> Prompt A
Retype the part of the passage on legal apprenticeships that opens with the words containing "Pat O'Connor says" and closes with "be paid for.".
> Prompt B
Summarize the passage on legal apprenticeships in two sentences.
> Prompt C
Carry on the passage on legal apprenticeships from where it stops.

> Source passage
start

He concedes, too, that the quality of
apprenticeship can vary from one
master to another, and thinks that
apprentices should seek to change
masters if they feel that they are not
getting sufficient attention and
experience, though he recognises that
it is not an easy thing to do in a
climate where apprenticeships are not
that easy to come by. He rejects
criticism that the system is too
lengthy. "We are not particularly out
of line here with the length it takes
in other countries to become a
qualified professional. In the EFTA
States, for example, the average is 11
years, in Finland and Iceland it is
eight."
One aspect which he thinks is
extremely difficult for apprentices is
the lack of state assistance for third
and fourth level students. "At least
at third level the cost is less because
the State intervenes and subsidises
the fees' charged by third-level
colleges" but he is "acutely
conscious" of the lack of grant
funding for students in the Law
School and says that the Society is
lobbying for a change in criteria for
grants.
Pat O'Connor says he is aware of a
view that the Law School is not
doing enough to train young
professionals in how to manage the
business sides of their practices, and
accepts that, perhaps, more needs to
be done in this area - but it would
inevitably mean an increase in
expense to students, as more
teaching hours and more course
materials would have to be paid for.

end

> Provided material
start

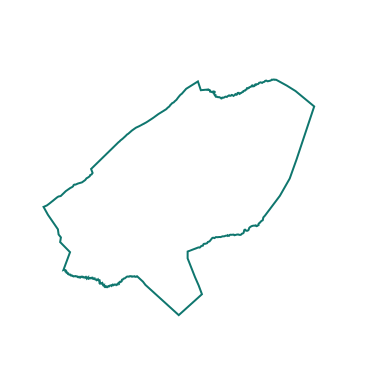 Zu'ungovi, Uvs, Mongolia, rotated 140°
{"feature_id": "93677404B72222343372213", "entity_name": "Zu'ungovi", "entity_type": "district", "adm_level": 2, "iso_a3": "MNG", "parent_name": "Mongolia", "parent_adm1": "Uvs", "projection": "natural_earth1", "projection_center": [94.109, 50.114], "detail": "fine", "context": "isolated", "style": "outline", "palette": "teal", "viewbox_px": 384, "rotation_deg": 140, "n_neighbors": 0, "source": "geoboundaries", "source_scale": "gbopen_adm2", "svg_char_len": 5950}
<svg xmlns="http://www.w3.org/2000/svg" viewBox="0 0 384 384"><g transform="rotate(140 192 192)"><path d="M340.6,214.9L339.8,214.6L339.1,213.3L339.2,212.4L339.8,212.8L340.1,212.5L339.8,211.3L340.0,210.7L339.6,210.2L339.6,209.5L339.1,209.2L339.2,208.9L339.2,208.4L339.5,208.3L339.3,207.9L338.8,207.1L338.2,206.8L338.2,206.3L338.6,206.3L338.6,206.1L338.4,205.7L337.6,205.2L337.6,204.6L337.3,204.5L337.1,204.1L337.1,203.7L336.8,203.5L336.8,203.3L335.4,202.6L335.3,202.1L334.8,201.8L334.7,201.5L334.4,201.4L334.1,200.8L334.2,200.4L333.9,200.2L334.1,200.0L334.0,199.8L333.6,199.7L333.2,199.3L333.1,199.0L332.6,199.0L332.6,198.5L332.1,198.5L332.1,198.2L331.9,198.2L331.8,198.3L331.2,198.1L330.7,198.0L330.4,197.6L330.5,197.4L330.2,197.2L330.3,196.9L329.9,196.6L330.0,196.3L329.4,196.0L329.0,195.4L328.3,195.3L328.5,195.0L328.1,195.0L327.6,194.6L327.7,194.1L327.9,194.0L327.5,193.6L327.7,193.4L327.3,193.4L327.6,193.2L327.3,193.0L327.2,192.3L326.9,192.3L326.8,192.0L326.5,192.0L326.2,192.1L325.8,192.1L325.6,191.3L325.3,191.2L325.1,191.4L324.7,190.9L324.3,191.0L324.0,190.8L324.0,190.6L323.7,190.3L323.8,189.9L323.7,189.9L323.5,190.1L323.2,190.1L323.2,189.8L323.5,189.8L323.5,189.6L323.3,188.7L322.5,188.5L322.7,188.3L322.5,188.1L322.5,187.8L322.3,187.6L322.3,187.0L321.7,186.7L321.7,186.2L321.3,186.0L321.3,185.8L320.8,185.7L321.2,185.4L320.2,184.9L320.0,184.4L320.1,184.1L319.7,184.1L319.5,183.9L319.7,183.5L319.9,183.7L320.1,183.4L320.1,182.9L320.4,182.7L320.7,182.9L320.8,182.8L320.8,182.1L320.5,181.9L320.5,181.7L321.0,181.5L320.8,181.3L321.2,181.1L321.3,180.9L320.9,180.7L320.7,180.9L320.1,180.4L319.9,180.3L320.1,180.0L319.8,179.8L319.7,179.5L319.3,179.6L319.4,179.3L319.6,179.4L319.9,179.3L319.8,178.9L319.6,178.8L319.7,178.2L319.1,177.7L319.9,177.4L319.6,177.0L319.7,176.6L319.4,176.6L319.6,175.9L319.2,176.0L318.8,175.6L319.0,175.5L318.9,175.3L319.2,174.6L319.0,174.3L318.1,173.8L318.0,173.6L317.3,173.8L316.8,173.6L316.5,173.0L315.9,173.0L315.8,173.3L315.4,173.1L314.7,173.0L314.4,172.7L313.9,172.5L313.9,172.0L313.4,172.2L312.7,172.1L312.9,171.6L312.7,171.3L312.2,171.3L312.0,171.1L311.3,171.2L311.1,171.0L310.8,170.9L310.7,170.5L310.3,170.4L309.8,170.1L309.8,169.9L309.6,169.8L309.7,169.4L308.8,169.3L308.5,169.1L308.4,168.9L307.9,169.1L308.1,169.3L307.0,169.5L306.9,169.2L306.8,169.4L306.5,169.6L306.0,169.3L305.5,169.5L304.8,169.5L304.7,169.2L304.5,169.3L303.9,168.8L303.3,168.8L302.9,169.1L302.8,169.3L302.0,169.8L301.3,169.4L300.4,169.6L299.7,169.5L299.2,169.1L296.3,169.0L295.7,168.7L295.3,168.2L294.5,167.8L294.5,167.6L293.6,167.4L293.4,167.2L292.7,166.6L292.6,166.3L292.7,166.1L292.2,165.5L291.5,165.4L291.1,164.8L290.7,164.6L290.3,164.5L290.1,163.6L289.7,163.3L289.1,163.2L289.0,162.9L288.7,162.9L288.5,162.5L288.2,162.5L287.2,154.8L287.4,150.8L281.3,106.2L250.1,107.3L247.0,116.0L244.4,124.9L238.0,144.0L233.6,149.2L222.9,145.5L222.4,145.2L222.0,144.6L221.4,144.4L220.1,144.7L219.5,144.4L218.9,144.4L218.2,143.9L216.9,144.6L216.3,144.6L215.9,144.5L215.3,143.9L213.4,143.1L212.0,143.5L210.3,142.9L206.2,143.7L205.8,143.7L205.1,143.3L204.5,142.3L204.3,142.2L203.0,142.2L202.6,142.0L201.4,140.9L200.0,140.0L199.1,139.1L197.1,138.4L195.9,137.4L194.2,136.8L193.2,136.0L192.5,136.0L192.5,135.5L192.6,135.2L192.1,135.0L191.6,134.6L190.8,134.9L190.2,134.7L189.2,133.8L187.5,132.6L187.3,132.2L187.4,131.8L187.3,131.6L184.7,130.4L183.6,129.4L183.4,128.8L182.3,127.9L181.7,127.8L180.7,128.0L179.9,127.6L178.6,127.6L176.8,129.0L176.1,129.3L175.5,129.0L175.4,128.6L175.5,127.7L174.8,126.9L174.1,126.6L173.0,126.6L171.2,127.7L170.6,127.8L168.5,127.6L166.8,126.9L165.7,126.0L164.7,125.6L164.6,125.4L164.8,125.2L164.8,124.8L164.6,124.4L164.0,124.1L163.1,124.1L162.4,123.8L162.1,124.0L161.8,124.6L161.5,124.8L159.9,125.0L159.4,124.8L159.0,125.0L157.3,125.2L156.2,124.9L155.8,125.0L153.8,126.6L153.5,126.7L151.3,127.0L127.1,132.6L108.5,139.5L90.9,149.8L43.4,179.0L47.8,202.8L51.0,212.6L55.4,223.9L55.9,224.4L56.4,224.6L56.5,225.0L57.0,225.6L58.3,226.2L58.5,226.7L60.1,226.8L62.8,228.1L63.0,228.3L63.5,229.6L63.8,229.8L64.6,230.1L65.6,229.9L67.2,230.5L68.1,230.5L68.5,231.0L68.8,231.8L70.0,232.3L70.3,232.5L71.6,232.2L72.2,232.3L73.1,232.9L74.2,232.9L74.3,233.1L74.1,233.6L74.3,233.7L74.8,233.5L75.3,233.6L75.9,233.1L76.5,233.2L77.3,233.7L77.3,234.1L77.1,234.7L77.3,235.0L77.8,235.0L78.5,234.6L78.9,234.9L79.6,234.9L80.8,235.4L81.6,235.1L82.5,235.4L82.6,235.8L83.0,236.2L84.5,235.5L85.4,235.9L86.2,235.6L87.7,236.3L88.6,235.9L89.8,236.3L90.5,236.2L91.3,236.6L92.5,236.5L92.7,237.1L92.5,237.9L93.1,238.4L93.4,238.5L94.6,237.9L95.3,237.8L95.7,238.3L95.6,238.8L95.8,239.1L96.9,238.8L98.5,239.0L98.7,240.1L99.1,240.8L99.3,240.9L99.9,240.7L101.1,241.2L101.3,242.0L101.5,242.2L103.6,242.5L104.2,242.4L104.9,243.4L105.3,243.6L106.8,243.8L107.3,244.0L107.6,244.5L108.1,244.7L109.2,244.6L109.5,245.0L109.3,245.6L109.7,246.1L110.3,247.4L111.1,247.8L111.6,248.9L112.4,249.4L112.5,249.7L112.5,250.2L112.1,250.5L111.7,251.1L112.3,251.7L112.2,252.1L111.8,252.7L112.0,253.4L111.2,254.0L110.4,253.9L110.2,254.2L110.3,254.4L110.8,255.1L111.6,255.0L112.0,255.1L112.1,255.9L112.7,256.0L112.9,256.5L113.6,257.1L113.6,257.4L112.9,258.2L113.1,259.1L113.9,259.6L113.8,260.3L114.9,260.6L115.0,261.0L119.8,264.3L116.4,272.9L130.1,274.8L136.7,273.8L138.0,273.9L139.2,273.8L142.3,273.2L144.7,272.6L146.9,272.6L148.4,272.4L150.1,272.8L151.0,272.7L151.6,272.6L153.2,272.5L154.2,272.1L156.5,272.2L158.5,272.0L167.6,273.3L174.7,273.8L182.2,274.7L190.3,276.4L193.6,277.3L198.5,277.7L203.5,277.6L204.8,277.8L206.6,277.6L211.1,277.4L213.9,277.5L215.0,277.3L216.0,277.4L254.5,274.5L255.9,270.5L257.7,270.0L259.2,270.4L260.2,269.8L262.7,270.0L264.0,270.3L266.1,269.8L270.1,270.1L273.9,271.8L276.4,272.5L277.4,273.3L278.2,273.4L279.5,272.8L281.0,272.9L282.5,273.3L288.1,273.8L295.2,273.3L297.2,274.4L298.7,274.6L308.6,274.8L311.9,275.0L315.3,276.0L317.0,267.2L318.7,249.6L321.5,245.2L321.6,241.5L325.2,238.4L324.1,224.3L340.6,214.9Z" fill="none" stroke="#0f766e" stroke-width="2"/></g></svg>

end

> Final result A
Pat O'Connor says he is aware of a
view that the Law School is not
doing enough to train young
professionals in how to manage the
business sides of their practices, and
accepts that, perhaps, more needs to
be done in this area - but it would
inevitably mean an increase in
expense to students, as more
teaching hours and more course
materials would have to be paid for.

> Final result B
The speaker concedes that apprenticeship quality varies between masters and that apprentices lacking attention and experience should seek to change masters, but he rejects criticism that the system is too lengthy compared with other countries. He is acutely conscious of the lack of grant funding for Law School students, which the Society is lobbying to change, and Pat O'Connor accepts that more business-management training may be needed, though it would raise costs for students.

> Final result C
There is another remedy he thinks:
"Masters must allow apprentices
more exposure to the management
side of the practice, masters
traditionally have not (maybe for
good reason!) let apprentices see this
aspect of the practice." Continuing
Legal Education also has a role to
play and he welcomes the plans to
place increased emphasis on
providing management courses for
practitioners.
Pat O'Connor is unenthusiastic
about alternative models to the
current apprenticeship system. The
suggestion, for example, of an
intensive one year long course in the
Law School, would, he believes,
merely defer the essential gaining of
practical experience until after
admission "You cannot just bring
someone in and grill them in an
intensive but purely theoretical way.
Practical experience is essential
during the training period; otherwise,
you would have to allow for a period
after being admitted to the Roll."
"You cannot just bring someone
in and grill them in an intensive
but purely theoretical way.
Practical experience is essential."
In the current climate he is aware
that commenting on the right of
newly qualified solicitors to set up in
sole practice is a sensitive matter,
and prefaces his comments by saying
that the sole practitioner is the
'heart and soul' of the profession.
But, given the enormous increase in
numbers in the profession and the
need to maintain standards, "the
Society must be vigilant about whom
it licenses to practise, and must,
subsequent to admission to the Roll,
enquire whether someone wishing to
set up on their own has sufficient
skills to run the business side of a
practice. This might be by requiring
a mandatory amount of CLE on
these matters, or, perhaps, requiring
that someone would have acquired a
certain amount of experience in a
firm after admission before they
could practise on their own.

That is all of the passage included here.